Texas Center for Geographic Information Science, Department of Geography, Texas State University-San Marcos, 601 University Drive, San Marcos, TX 78666, USA.
Int J Health Geogr. 2011 Mar 31;10:23. doi: 10.1186/1476-072X-10-23.
Kulldorff's spatial scan statistic has been one of the most widely used statistical methods for automatic detection of clusters in spatial data. One limitation of this method lies in the fact that it has to rely on scan windows with predefined shapes in the search process, and therefore it cannot detect cluster with arbitrary shapes. We employ a new neighbor-expanding approach and introduce two new algorithms to detect cluster with arbitrary shapes in spatial data. These two algorithms are called the maximum-likelihood-first (MLF) algorithm and non-greedy growth (NGG) algorithm. We then compare the performance of these two new algorithms with the spatial scan statistic (SaTScan), Tango's flexibly shaped spatial scan statistic (FlexScan), and Duczmal's simulated annealing (SA) method using two datasets. Furthermore, we utilize the methods to examine clusters of murine typhus cases in South Texas from 1996 to 2006.
When compared with the SaTScan and FlexScan method, the two new algorithms were more flexible and sensitive in detecting the clusters with arbitrary shapes in the test datasets. Clusters detected by the MLF algorithm are statistically more significant than those detected by the NGG algorithm. However, the NGG algorithm appears to be more stable when there are no extreme cluster patterns in the data.

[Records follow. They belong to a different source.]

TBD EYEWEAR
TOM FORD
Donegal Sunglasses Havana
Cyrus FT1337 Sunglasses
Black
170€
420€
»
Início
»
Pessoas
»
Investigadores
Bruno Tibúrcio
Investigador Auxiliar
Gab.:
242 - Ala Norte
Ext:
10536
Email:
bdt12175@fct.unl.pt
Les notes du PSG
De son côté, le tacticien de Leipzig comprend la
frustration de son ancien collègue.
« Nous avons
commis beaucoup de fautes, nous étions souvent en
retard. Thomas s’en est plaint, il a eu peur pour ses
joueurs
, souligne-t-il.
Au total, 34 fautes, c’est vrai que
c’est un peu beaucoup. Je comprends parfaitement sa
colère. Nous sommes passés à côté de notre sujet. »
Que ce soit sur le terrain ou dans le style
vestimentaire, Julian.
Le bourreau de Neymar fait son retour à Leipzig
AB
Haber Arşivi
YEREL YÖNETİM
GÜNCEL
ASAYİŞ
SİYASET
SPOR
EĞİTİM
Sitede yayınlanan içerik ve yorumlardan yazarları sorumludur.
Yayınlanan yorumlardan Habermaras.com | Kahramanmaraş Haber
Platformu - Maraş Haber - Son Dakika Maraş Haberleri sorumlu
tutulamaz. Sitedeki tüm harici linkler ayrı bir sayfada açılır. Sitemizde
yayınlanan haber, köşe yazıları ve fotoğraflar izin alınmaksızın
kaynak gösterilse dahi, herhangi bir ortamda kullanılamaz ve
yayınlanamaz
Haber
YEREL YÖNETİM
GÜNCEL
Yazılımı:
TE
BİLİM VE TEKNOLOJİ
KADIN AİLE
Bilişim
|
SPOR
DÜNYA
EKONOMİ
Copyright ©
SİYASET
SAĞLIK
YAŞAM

For the murine typhus data in South Texas, a large portion of the detected clusters were located in coastal counties where environmental conditions and socioeconomic status of some population groups were at a disadvantage when compared with those in other counties with no clusters of murine typhus cases.

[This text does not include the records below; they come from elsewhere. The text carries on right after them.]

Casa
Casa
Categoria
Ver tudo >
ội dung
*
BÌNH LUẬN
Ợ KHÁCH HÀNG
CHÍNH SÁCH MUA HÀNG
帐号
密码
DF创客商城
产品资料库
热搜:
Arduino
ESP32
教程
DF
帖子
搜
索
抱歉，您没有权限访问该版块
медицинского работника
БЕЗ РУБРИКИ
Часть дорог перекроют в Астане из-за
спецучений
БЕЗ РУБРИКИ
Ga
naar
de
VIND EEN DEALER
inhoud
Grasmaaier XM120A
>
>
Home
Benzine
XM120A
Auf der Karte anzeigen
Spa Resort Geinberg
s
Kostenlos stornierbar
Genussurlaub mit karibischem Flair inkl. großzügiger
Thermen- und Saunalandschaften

The two new algorithms are effective in detecting the location and boundary of spatial clusters with arbitrary shapes. Additional research is needed to better understand the etiology of the concentration of murine typhus cases in some counties in south Texas.
库尔多夫的空间扫描统计方法是用于自动检测空间数据中聚类的最广泛使用的统计方法之一。该方法的一个局限性在于它在搜索过程中必须依赖于具有预定义形状的扫描窗口,因此无法检测任意形状的聚类。我们采用了一种新的邻域扩展方法,并引入了两种新的算法来检测空间数据中的任意形状聚类。这两种算法分别称为最大似然优先(MLF)算法和非贪婪增长(NGG)算法。然后,我们使用两个数据集将这两种新算法的性能与空间扫描统计(SaTScan)、Tango 的灵活形状空间扫描统计(FlexScan)和 Duczmal 的模拟退火(SA)方法进行了比较。此外,我们利用这些方法检查了 1996 年至 2006 年德克萨斯州南部的鼠型斑疹伤寒病例的集群。
与 SaTScan 和 FlexScan 方法相比,这两种新算法在检测测试数据集中的任意形状聚类时更加灵活和敏感。MLF 算法检测到的聚类在统计学上比 NGG 算法检测到的聚类更显著。然而,当数据中没有极端聚类模式时,NGG 算法似乎更稳定。对于德克萨斯州南部的鼠型斑疹伤寒数据,大部分检测到的聚类都位于沿海县,这些县的环境条件和一些人群的社会经济地位与没有鼠型斑疹伤寒病例的其他县相比处于不利地位。
这两种新算法可有效检测任意形状空间聚类的位置和边界。需要进一步研究以更好地了解德克萨斯州南部一些县鼠型斑疹伤寒病例集中的病因。